**Written request:** Transcribe everything in the camera review from "So I lost my" down to "and done well.", keeping every word and punctuation mark unchanged.

:: Selected extract ::

Tech Review: Canon Rebel T3i



So I lost my job and decided that the best way to spend my severance money was on a camera. After an exhaustive search of consumer reports and they guy at Mike’s Camera, I settled on the T3i for several reasons.

  •  First off, I’ve never really been an avid photographer – I’ve forgotten my point and shoot at home for more than one vacation – but everybody who has been unfortunate enough to view what I’ve taken all say I’m “pretty good.” So ,I went with the camera that was “pretty good”.  It’s by no means a pro series camera, but it gets the job done and done well.
  •  Nextly the price, all together my kit was a bit more than $1000 bucks but with that, I got the T3i body, Canon EF-S 18-135mm 1:3.5-5.6 IS lens, 2 batteries for the camera, HDMI cable that I’ll probably never use, UV filter and a 16GB SD memory card. So with all that, I would say it’s not too bad.
  •  Lastly, accessories: there are many, many, MANY things that you can get to bring this camera up to snuff and allow it to grow with you as you grow as a photobug. From over 300 different lenses ranging from super close up macro lenses, to all out telephoto zoom lenses that will let you pick out a bug on a windshield across the street. So far for my collection, I’ve picked up another lens Canon EF 75-300mm 1:4-5.6 telephoto zoom, Lowepro Fastpack 100 Backpack, Flash diffuser, and a set of Polaroid filters, and, coming to me as I write this, is a new strap (we’ll get in to that later) and battery grip.

:::
:: Dataset excerpts ::

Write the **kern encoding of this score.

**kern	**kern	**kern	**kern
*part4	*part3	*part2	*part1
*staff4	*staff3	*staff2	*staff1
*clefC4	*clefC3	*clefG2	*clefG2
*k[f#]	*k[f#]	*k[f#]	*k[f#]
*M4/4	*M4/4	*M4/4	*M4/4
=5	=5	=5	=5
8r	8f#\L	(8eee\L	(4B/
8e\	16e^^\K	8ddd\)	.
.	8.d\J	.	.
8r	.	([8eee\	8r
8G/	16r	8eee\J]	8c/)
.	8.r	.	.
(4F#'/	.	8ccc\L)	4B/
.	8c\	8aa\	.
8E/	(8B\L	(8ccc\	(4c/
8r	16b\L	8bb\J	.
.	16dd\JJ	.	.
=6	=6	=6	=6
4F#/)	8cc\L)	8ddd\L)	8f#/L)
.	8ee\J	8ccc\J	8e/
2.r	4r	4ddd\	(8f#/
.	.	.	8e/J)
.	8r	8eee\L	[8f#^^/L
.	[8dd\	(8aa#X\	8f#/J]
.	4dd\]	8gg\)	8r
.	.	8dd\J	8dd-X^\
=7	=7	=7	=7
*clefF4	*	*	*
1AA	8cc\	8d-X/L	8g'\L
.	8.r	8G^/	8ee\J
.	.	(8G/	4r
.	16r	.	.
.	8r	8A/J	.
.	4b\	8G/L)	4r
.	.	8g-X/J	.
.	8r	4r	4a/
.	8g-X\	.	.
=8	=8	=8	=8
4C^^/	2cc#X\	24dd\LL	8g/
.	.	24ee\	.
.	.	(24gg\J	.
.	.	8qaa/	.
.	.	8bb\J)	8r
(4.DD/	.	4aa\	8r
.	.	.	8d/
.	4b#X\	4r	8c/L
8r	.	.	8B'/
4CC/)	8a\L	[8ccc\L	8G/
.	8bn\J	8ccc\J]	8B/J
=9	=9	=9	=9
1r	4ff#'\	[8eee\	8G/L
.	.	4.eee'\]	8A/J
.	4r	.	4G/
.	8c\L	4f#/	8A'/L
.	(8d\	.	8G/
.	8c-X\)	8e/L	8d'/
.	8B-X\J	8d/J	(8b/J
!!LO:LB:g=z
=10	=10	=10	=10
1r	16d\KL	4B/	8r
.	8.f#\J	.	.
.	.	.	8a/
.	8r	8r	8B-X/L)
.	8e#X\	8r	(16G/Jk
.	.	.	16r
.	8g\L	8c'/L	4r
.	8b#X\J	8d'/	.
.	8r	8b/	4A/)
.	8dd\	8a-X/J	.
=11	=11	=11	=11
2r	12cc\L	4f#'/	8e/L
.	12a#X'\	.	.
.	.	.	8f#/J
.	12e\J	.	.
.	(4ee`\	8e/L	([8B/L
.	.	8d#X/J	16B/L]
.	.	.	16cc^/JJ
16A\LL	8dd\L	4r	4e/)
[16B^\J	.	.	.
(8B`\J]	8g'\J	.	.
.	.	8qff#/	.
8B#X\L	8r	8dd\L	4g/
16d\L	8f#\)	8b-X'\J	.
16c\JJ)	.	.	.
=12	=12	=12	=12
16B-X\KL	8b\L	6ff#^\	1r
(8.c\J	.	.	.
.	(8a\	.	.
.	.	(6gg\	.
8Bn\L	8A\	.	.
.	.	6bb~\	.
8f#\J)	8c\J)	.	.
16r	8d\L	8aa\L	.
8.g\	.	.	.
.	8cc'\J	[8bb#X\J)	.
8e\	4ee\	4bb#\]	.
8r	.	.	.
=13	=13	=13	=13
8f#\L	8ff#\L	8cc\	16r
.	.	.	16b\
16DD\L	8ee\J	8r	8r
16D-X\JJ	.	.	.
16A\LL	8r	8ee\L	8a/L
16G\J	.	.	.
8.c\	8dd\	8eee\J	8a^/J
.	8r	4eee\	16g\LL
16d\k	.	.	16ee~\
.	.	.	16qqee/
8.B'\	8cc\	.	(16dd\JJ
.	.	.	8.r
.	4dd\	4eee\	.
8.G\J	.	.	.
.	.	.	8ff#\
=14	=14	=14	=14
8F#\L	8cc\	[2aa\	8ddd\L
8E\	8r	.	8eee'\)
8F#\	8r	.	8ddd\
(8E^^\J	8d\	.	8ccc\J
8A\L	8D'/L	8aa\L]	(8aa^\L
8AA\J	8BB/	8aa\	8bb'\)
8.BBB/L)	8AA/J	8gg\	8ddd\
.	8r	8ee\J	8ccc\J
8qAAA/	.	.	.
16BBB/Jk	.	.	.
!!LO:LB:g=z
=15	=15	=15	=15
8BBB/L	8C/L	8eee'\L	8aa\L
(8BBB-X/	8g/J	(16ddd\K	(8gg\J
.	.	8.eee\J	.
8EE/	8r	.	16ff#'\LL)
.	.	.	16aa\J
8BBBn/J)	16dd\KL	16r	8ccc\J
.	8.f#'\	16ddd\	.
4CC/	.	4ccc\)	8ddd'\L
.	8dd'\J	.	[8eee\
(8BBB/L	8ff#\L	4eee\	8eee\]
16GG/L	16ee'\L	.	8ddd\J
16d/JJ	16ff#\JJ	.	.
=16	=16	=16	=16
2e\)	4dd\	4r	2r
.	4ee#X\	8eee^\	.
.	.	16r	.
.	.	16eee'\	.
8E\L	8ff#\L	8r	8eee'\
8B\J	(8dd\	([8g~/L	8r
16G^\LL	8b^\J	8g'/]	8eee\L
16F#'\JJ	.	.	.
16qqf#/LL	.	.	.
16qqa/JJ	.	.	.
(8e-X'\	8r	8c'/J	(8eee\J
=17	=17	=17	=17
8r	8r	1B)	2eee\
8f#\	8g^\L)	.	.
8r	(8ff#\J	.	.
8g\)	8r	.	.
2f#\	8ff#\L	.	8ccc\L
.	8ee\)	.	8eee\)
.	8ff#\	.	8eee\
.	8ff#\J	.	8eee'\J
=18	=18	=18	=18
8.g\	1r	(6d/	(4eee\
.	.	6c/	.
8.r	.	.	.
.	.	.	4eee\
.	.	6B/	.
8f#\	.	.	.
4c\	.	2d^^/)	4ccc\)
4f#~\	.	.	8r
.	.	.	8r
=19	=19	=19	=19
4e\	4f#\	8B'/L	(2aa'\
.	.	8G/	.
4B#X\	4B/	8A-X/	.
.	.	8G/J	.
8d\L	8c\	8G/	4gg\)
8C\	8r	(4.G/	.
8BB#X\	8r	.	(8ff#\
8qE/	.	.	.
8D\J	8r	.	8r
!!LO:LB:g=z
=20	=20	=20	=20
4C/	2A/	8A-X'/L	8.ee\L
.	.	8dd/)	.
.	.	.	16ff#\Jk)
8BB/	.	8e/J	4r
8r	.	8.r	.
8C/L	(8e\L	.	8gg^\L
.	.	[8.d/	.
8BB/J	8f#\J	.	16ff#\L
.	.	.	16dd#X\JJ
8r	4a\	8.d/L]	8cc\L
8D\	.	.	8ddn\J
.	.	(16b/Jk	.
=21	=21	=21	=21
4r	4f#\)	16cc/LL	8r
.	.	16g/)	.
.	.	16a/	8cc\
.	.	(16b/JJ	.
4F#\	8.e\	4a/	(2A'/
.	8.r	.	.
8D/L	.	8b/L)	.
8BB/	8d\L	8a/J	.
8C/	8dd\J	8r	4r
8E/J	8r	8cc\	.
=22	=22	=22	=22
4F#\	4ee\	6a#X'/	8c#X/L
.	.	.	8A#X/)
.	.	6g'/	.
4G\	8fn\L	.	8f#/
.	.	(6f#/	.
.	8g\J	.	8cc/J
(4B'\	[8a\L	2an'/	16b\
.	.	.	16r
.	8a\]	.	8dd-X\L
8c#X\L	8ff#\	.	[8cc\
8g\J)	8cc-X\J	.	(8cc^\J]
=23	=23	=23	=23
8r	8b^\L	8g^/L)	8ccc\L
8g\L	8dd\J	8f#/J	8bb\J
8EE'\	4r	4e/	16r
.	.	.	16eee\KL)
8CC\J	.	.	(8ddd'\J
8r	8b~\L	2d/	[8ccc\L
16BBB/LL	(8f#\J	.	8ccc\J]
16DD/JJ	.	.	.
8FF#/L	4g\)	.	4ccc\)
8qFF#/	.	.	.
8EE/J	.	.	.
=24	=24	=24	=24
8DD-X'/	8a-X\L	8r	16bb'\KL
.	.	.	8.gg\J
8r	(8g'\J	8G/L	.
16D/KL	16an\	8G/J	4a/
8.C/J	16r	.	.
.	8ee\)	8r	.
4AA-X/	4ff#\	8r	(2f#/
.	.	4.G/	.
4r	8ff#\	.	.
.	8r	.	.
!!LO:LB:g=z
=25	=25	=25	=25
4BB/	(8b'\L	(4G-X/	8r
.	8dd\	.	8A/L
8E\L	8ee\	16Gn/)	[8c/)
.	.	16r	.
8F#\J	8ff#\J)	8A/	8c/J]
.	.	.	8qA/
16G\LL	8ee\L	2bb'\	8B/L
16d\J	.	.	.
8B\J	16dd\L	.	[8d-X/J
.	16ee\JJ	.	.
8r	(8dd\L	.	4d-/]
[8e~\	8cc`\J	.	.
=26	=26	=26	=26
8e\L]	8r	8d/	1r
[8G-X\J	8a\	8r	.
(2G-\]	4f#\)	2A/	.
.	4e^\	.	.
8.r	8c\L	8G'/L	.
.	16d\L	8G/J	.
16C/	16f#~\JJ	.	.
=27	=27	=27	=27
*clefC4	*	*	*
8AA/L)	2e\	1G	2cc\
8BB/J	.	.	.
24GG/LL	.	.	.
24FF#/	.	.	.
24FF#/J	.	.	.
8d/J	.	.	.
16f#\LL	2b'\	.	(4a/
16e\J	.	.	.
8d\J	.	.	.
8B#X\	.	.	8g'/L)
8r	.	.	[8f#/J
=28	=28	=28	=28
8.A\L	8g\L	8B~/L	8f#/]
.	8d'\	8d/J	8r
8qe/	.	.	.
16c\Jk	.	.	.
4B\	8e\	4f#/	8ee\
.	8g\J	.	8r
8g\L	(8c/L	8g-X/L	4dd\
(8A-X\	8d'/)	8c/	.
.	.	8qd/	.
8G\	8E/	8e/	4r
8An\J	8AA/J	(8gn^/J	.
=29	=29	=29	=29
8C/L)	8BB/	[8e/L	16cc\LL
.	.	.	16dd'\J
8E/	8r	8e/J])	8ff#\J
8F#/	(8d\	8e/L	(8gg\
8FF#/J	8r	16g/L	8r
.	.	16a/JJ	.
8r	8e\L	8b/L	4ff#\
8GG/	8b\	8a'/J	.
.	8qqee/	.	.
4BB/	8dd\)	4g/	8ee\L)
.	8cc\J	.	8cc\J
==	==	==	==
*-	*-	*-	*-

:::

**Answer to this exercise:**
So I lost my job and decided that the best way to spend my severance money was on a camera. After an exhaustive search of consumer reports and they guy at Mike’s Camera, I settled on the T3i for several reasons.

  •  First off, I’ve never really been an avid photographer – I’ve forgotten my point and shoot at home for more than one vacation – but everybody who has been unfortunate enough to view what I’ve taken all say I’m “pretty good.” So ,I went with the camera that was “pretty good”.  It’s by no means a pro series camera, but it gets the job done and done well.